BBS水木清华站∶精华区
发信人: cybergene (基因~也许以后~~), 信区: Linux
标 题: How to Use Tcl 8.1 Internationalization Features
发信站: BBS 水木清华站 (Thu Dec 14 15:54:36 2000)
How to Use Tcl 8.1 Internationalization Features
TclPro Extensions | Wrap TclPro | Compile Tcl | Stub Libraries | Threads
| Windows Extensions | Regular Expressions | I18N
Tcl's new internationalization facilities allow you to create Tcl
applications that support any multi-byte language, including Chinese and
Japanese. Tcl also now includes support for message catalogs, which
makes it easier to create localized versions of applications and
packages. Tcl is the first cross-platform scripting language to help
developers to deploy both commercial and enterprise network applications
on a global scale.
This document provides a quick overview of the internationalization
features introduced in Tcl 8.1. Topics include:
Character Encoding Overview
Character Encodings and the Operating System
General String Manipulation
Channel Input/Output
Sourcing Scripts in Different Encodings
Converting Strings to Different Encodings
Fonts, Encodings, and Tk Widgets
Message Catalogs
Internationalization and the Tcl C APIs
Summary: Tcl Internationalization Support at a Glance
Character Encoding Overview
A character encoding is simply a mapping of characters and symbols
used in written language into a binary format used by computers. For
example, in the standard ASCII encoding, the upper-case "A" character
from the Latin character set is represented by the byte value 0x41 in
hexadecimal. Other widely used character encodings include ISO 8859-1,
used by many European languages, Shift-JIS and EUC-JP for Japanese
characters, and Big5 for Chinese characters.
The Unicode Standard is a fixed-width, uniform encoding scheme for
virtually all characters used in the world's major written languages.
Unicode uses a 16-bit encoding for all text elements. These text
elements include letters such as "w" or "M", characters such as those
used in Japanese Hiragana to represent syllables, or ideographs such
as those used in Chinese to represent full words or concepts. The
Unicode Standard does not specify the visual representation of a
character, which is known as a glyph. For more information on the
Unicode Standard, visit the Unicode web site at http://www.unicode.org.
UTF-8 is a standard transformation format for Unicode characters. It
is a method of transforming all Unicode characters into a variable
length encoding of bytes; a single Unicode character can be
represented by one, two, or three bytes. The advantage of the UTF-8
standard is that it and the Unicode standard were designed so that
Unicode characters corresponding to the standard ASCII set (up to
ASCII value 0x7F in hexadecimal) have the same byte values in both UTF-8
and ASCII encoding. In other words, an upper-case "A" character is
represented by the single-byte value 0x41 in both UTF-8 and ASCII
encoding.
Beginning in Tcl 8.1, Tcl represents all strings internally as Unicode
characters in UTF-8 format. Tcl 8.1 also ships with built-in support for
approximately 30 common character encoding standards, and can convert
strings from one encoding to another. The encoding names command
displays a list of all known encodings. You can create additional
encodings as described in the Tcl_GetEncoding.3 reference page.

[TASKS FOR THIS EXERCISE]
1. In the Tcl internationalization overview, rewrite the paragraph starting "Beginning in Tcl 8.1" as a short bulleted list that keeps its main facts.
2. Echo the Tcl internationalization overview word for word, from "The Unicode Standard is" up to and including "site at http://www.unicode.org.".

[DATASET EXCERPTS]

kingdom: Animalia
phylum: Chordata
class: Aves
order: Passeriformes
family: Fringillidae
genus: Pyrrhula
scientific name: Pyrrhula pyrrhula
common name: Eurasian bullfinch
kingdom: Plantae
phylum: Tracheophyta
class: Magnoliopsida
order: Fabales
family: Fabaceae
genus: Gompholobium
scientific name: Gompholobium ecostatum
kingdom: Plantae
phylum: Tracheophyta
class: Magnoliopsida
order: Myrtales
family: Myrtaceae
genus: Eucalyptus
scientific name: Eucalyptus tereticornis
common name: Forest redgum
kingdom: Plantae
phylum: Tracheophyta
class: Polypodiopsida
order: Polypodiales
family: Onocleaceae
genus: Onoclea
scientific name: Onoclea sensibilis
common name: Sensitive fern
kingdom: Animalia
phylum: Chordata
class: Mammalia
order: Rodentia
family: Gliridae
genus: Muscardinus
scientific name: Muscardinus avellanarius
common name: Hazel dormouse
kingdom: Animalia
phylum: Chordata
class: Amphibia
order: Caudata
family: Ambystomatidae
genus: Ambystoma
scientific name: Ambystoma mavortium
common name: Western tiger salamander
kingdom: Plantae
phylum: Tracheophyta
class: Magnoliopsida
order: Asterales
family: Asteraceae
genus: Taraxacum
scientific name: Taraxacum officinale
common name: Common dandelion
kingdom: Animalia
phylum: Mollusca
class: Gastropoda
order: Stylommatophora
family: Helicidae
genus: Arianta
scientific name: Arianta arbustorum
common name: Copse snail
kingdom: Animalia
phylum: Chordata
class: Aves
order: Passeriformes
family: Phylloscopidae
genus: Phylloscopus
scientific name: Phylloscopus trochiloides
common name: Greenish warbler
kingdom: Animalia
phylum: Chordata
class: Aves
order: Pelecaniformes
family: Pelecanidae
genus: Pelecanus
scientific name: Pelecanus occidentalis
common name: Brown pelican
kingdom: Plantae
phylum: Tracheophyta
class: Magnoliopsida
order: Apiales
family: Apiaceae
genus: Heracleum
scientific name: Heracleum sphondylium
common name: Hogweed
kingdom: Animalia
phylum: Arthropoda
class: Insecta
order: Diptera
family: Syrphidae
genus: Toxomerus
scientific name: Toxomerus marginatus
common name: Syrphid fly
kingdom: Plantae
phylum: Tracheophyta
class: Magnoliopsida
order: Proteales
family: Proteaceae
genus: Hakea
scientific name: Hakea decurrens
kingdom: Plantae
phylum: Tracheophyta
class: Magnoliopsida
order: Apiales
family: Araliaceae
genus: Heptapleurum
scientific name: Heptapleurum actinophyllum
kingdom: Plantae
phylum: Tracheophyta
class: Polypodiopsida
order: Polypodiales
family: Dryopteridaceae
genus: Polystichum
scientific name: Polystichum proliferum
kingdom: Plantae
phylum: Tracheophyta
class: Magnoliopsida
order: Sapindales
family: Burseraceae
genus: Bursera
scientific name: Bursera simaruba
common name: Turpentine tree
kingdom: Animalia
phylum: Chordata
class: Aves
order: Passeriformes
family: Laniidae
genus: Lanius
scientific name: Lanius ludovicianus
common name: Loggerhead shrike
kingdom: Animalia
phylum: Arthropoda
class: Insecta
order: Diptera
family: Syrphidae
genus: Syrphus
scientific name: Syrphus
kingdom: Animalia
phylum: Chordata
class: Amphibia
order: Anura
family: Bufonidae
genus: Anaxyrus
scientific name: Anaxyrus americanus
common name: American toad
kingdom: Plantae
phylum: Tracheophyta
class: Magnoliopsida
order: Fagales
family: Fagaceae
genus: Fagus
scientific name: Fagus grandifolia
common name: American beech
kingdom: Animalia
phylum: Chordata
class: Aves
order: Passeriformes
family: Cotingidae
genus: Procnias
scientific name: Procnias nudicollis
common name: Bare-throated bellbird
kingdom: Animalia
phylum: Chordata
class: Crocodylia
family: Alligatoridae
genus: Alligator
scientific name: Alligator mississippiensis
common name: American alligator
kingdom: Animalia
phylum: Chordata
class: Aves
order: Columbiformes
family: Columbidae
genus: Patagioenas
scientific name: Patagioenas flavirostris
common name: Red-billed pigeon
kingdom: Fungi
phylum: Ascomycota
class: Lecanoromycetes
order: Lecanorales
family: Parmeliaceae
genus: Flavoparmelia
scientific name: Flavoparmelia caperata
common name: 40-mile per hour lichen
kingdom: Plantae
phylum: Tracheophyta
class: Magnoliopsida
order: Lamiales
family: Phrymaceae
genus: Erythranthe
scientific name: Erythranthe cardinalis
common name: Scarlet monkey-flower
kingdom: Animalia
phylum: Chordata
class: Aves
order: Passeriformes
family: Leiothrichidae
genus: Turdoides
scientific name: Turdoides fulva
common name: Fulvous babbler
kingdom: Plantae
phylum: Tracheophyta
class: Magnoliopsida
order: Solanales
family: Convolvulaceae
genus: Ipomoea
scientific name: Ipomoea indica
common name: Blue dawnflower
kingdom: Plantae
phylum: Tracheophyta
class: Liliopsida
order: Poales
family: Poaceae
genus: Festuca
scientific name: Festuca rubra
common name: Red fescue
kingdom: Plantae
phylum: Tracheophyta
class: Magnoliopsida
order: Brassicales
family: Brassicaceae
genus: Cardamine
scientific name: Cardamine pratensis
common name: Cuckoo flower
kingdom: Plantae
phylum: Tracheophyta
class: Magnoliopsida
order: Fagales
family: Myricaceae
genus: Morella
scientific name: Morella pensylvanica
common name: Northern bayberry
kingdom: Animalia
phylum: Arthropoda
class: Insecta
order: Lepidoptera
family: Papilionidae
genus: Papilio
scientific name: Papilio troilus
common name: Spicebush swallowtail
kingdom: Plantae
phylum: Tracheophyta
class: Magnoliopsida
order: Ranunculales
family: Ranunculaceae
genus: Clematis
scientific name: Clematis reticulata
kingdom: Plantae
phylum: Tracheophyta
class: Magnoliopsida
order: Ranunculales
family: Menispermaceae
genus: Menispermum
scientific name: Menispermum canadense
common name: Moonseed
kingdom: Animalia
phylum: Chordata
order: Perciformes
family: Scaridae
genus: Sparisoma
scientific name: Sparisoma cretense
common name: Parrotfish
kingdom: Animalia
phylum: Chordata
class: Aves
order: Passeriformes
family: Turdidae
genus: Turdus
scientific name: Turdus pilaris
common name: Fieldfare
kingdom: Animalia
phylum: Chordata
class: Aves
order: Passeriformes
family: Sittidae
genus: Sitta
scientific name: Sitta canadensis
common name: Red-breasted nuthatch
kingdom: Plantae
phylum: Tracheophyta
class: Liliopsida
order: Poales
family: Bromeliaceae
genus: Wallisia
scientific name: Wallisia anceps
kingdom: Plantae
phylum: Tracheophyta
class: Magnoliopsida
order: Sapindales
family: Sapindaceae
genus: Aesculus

[SOLVED TASKS]
1.
- From Tcl 8.1 on, all strings are held internally as Unicode characters in UTF-8 format.
- Tcl 8.1 has built-in support for about 30 common character encoding standards and can convert strings between encodings.
- The encoding names command lists all known encodings.
- The Tcl_GetEncoding.3 reference page explains how to create more encodings.

2.
The Unicode Standard is a fixed-width, uniform encoding scheme for
virtually all characters used in the world's major written languages.
Unicode uses a 16-bit encoding for all text elements. These text
elements include letters such as "w" or "M", characters such as those
used in Japanese Hiragana to represent syllables, or ideographs such
as those used in Chinese to represent full words or concepts. The
Unicode Standard does not specify the visual representation of a
character, which is known as a glyph. For more information on the
Unicode Standard, visit the Unicode web site at http://www.unicode.org.